How far ahead of each deadline you get warned, configurable per credential type. Defaults: 90/60/30/7 days (CAQH: 30/14/7/1; board certs: 120/90/60/30 suggested). Expand a type, edit or add day values, and click Save. Give slow renewals — board certifications, hospital reappointments — longer lead times.

Each type also has Escalation Contact Name / Email fields. That contact is emailed when an item of this type reaches 7 days or fewer until expiration, or goes overdue — not at the earlier notices. Providers can also carry their own escalation contact (Providers → edit a provider). See Where alerts go.

OVERDUE alerts re-fire daily after expiration until the item is renewed or resolved.
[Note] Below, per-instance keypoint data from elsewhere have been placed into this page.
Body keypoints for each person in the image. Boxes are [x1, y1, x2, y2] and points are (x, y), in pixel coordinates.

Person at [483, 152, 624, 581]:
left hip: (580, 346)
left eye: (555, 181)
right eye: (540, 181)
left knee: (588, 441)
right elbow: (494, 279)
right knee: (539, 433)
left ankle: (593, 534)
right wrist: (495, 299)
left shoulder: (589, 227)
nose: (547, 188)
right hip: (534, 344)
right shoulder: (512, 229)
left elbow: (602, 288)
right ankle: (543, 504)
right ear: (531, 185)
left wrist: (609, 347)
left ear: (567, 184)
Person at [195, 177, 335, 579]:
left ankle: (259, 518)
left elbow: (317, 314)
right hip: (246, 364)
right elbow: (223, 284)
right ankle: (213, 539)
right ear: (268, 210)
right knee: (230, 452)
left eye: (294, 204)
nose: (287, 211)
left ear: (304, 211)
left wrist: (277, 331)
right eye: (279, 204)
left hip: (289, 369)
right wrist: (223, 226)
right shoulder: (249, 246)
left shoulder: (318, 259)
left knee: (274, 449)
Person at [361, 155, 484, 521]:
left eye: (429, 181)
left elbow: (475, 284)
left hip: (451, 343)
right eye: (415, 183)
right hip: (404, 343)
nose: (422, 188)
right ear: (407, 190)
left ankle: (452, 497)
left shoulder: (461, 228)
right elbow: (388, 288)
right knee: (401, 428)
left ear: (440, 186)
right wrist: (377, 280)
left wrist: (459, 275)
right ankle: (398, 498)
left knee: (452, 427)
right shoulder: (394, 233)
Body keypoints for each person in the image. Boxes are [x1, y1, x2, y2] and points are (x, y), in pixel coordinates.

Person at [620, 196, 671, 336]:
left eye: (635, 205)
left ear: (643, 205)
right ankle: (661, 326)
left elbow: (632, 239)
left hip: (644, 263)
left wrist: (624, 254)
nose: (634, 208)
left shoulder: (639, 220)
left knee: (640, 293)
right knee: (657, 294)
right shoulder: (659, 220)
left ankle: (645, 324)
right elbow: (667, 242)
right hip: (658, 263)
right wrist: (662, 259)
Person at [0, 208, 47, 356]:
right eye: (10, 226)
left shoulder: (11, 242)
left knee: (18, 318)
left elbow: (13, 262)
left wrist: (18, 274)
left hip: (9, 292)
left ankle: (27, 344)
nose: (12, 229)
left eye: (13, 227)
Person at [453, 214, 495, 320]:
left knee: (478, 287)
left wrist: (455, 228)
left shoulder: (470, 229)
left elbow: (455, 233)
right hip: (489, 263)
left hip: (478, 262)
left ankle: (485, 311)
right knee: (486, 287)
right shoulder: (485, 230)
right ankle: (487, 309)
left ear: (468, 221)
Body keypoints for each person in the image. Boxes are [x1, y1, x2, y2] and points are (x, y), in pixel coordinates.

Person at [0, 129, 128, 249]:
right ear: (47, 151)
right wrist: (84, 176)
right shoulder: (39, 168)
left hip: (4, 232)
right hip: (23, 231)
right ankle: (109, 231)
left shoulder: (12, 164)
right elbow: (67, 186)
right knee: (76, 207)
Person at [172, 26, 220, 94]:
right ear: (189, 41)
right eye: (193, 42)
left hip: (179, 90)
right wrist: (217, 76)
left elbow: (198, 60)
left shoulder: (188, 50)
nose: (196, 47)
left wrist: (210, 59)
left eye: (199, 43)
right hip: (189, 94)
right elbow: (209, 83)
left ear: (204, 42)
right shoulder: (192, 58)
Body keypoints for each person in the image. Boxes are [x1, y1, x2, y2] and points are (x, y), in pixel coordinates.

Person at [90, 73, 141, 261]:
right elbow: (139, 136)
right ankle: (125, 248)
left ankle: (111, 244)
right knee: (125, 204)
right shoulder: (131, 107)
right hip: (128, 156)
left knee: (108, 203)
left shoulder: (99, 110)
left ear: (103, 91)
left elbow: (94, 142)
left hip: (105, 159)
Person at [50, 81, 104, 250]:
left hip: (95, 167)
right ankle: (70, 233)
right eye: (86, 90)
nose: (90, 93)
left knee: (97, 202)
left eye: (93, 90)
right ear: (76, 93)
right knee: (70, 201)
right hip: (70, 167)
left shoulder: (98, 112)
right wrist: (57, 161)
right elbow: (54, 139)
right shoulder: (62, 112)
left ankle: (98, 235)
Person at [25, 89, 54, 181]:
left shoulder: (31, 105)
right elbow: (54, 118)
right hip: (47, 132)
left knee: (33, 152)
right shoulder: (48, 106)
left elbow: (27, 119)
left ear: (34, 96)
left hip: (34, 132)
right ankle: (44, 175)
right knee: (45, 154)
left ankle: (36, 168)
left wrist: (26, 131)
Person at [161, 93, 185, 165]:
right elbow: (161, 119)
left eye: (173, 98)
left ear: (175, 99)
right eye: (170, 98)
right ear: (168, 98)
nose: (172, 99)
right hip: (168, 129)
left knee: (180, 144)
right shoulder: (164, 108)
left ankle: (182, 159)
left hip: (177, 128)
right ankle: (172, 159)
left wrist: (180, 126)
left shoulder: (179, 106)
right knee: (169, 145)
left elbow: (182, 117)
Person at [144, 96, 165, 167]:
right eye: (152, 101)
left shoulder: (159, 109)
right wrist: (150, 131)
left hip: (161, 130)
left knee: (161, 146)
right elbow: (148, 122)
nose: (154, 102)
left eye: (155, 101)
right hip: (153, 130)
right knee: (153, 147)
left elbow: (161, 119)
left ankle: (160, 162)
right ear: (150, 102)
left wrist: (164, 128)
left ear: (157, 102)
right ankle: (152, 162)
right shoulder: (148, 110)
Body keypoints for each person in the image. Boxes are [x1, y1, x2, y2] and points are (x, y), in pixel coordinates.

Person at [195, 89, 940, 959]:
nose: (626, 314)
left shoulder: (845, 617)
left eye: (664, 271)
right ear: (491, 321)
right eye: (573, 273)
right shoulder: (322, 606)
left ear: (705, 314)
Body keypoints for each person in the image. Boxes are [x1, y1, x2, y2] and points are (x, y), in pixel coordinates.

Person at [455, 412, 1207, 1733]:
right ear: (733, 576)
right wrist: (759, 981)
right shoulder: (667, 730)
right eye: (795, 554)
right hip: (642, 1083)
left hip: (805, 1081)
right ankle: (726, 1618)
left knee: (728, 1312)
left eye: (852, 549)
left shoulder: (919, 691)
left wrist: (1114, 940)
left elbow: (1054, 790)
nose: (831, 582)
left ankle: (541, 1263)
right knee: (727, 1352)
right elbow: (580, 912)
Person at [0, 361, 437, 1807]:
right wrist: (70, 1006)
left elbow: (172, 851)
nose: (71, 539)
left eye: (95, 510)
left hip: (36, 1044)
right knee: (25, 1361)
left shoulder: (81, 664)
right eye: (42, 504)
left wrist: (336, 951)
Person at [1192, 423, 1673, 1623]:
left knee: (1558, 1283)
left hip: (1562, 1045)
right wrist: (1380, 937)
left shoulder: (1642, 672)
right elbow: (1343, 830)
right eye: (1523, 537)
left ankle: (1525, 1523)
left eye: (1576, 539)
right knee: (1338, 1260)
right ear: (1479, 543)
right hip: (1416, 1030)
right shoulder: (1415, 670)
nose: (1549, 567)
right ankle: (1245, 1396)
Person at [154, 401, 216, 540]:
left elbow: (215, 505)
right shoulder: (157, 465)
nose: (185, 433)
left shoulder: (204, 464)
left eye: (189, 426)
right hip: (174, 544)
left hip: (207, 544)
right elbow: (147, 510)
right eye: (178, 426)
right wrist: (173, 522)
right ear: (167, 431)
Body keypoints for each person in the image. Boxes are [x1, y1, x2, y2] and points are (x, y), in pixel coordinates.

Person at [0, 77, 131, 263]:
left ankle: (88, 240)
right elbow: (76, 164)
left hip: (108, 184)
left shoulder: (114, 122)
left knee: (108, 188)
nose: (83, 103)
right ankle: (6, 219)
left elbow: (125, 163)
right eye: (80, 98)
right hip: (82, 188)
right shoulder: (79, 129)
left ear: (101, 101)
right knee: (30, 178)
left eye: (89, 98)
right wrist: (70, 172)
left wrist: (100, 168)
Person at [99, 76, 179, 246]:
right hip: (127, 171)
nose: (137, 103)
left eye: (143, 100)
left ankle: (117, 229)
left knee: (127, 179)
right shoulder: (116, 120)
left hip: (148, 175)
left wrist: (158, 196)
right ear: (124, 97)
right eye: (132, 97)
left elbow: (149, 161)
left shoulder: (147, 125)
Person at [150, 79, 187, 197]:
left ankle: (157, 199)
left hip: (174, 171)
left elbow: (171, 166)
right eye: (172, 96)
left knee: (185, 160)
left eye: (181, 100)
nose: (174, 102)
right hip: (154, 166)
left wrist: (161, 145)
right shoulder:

Architecture Notes (for Artie)

  • Auth: MartelloAuth (NextAuth credentials + Google via broker). Session JWT carries user.id; API routes use requireAuth(). SKIP_AUTH=true only works outside production.
  • Practice resolution: getOrCreatePractice() auto-provisions on first dashboard visit (no forced onboarding wall) and re-links a stranded practice by billingEmail when the shared-auth userId was recycled (only if the old owner no longer exists in the auth DB).
  • Database: Prisma. Models: Practice, Provider, Credential, PayerEnrollment, HospitalPrivilege, CAQHAttestation, Alert, Checklist(+Items), AlertThreshold, Subscription, ApiKey, AuditLog.
  • Alert engine: src/lib/alert-engine.ts, synchronous, called by the cron route and the dashboard button. Trigger days come from AlertThreshold rows (fallback 90/60/30/7; CAQH 30/14/7/1). Severity: ≤7 CRITICAL, ≤30 WARNING, else INFO; expired = OVERDUE. Practice digest goes to practice.billingEmail → owner email.
  • Escalation: wired 2026-07-15. sendEscalations() emails Provider.escalationEmail + AlertThreshold.escalationEmail (union, deduped by address, digest recipient skipped) for the CRITICAL/OVERDUE subset of each run's newly created alerts — so an item escalates when it crosses the line, not daily. Routing core is the pure resolveEscalationRecipients(), pinned by src/lib/__tests__/escalation-routing.test.ts.
  • Alert cron: crontab 13:00 UTC daily → scripts/cron-expiration-check.shscripts/run-expiration-check.jsPOST /api/cron/check-expirations with Authorization: Bearer $CRON_SECRET. Env via ~/.secrets/app-credentialcal.env (never in the crontab). Log: logs/cron-expiration-check.log.
  • Email: Brevo via the keys gateway (src/lib/email.ts); no gateway URL = console stub, and sends report sent | stubbed | failed.
  • Payer workflows: static data in src/lib/payer-workflows.ts — 12 entries, no DB.
  • Stripe: Checkout sessions with server-calculated price ($89 base / +$29 per provider past 3). Monthly only — no annual plan exists (an earlier manual claimed "annual: 2 months free"; removed as inaccurate).
  • Help surface: /help renders this file and is public (no account data) — src/app/help/ + middleware exclusion.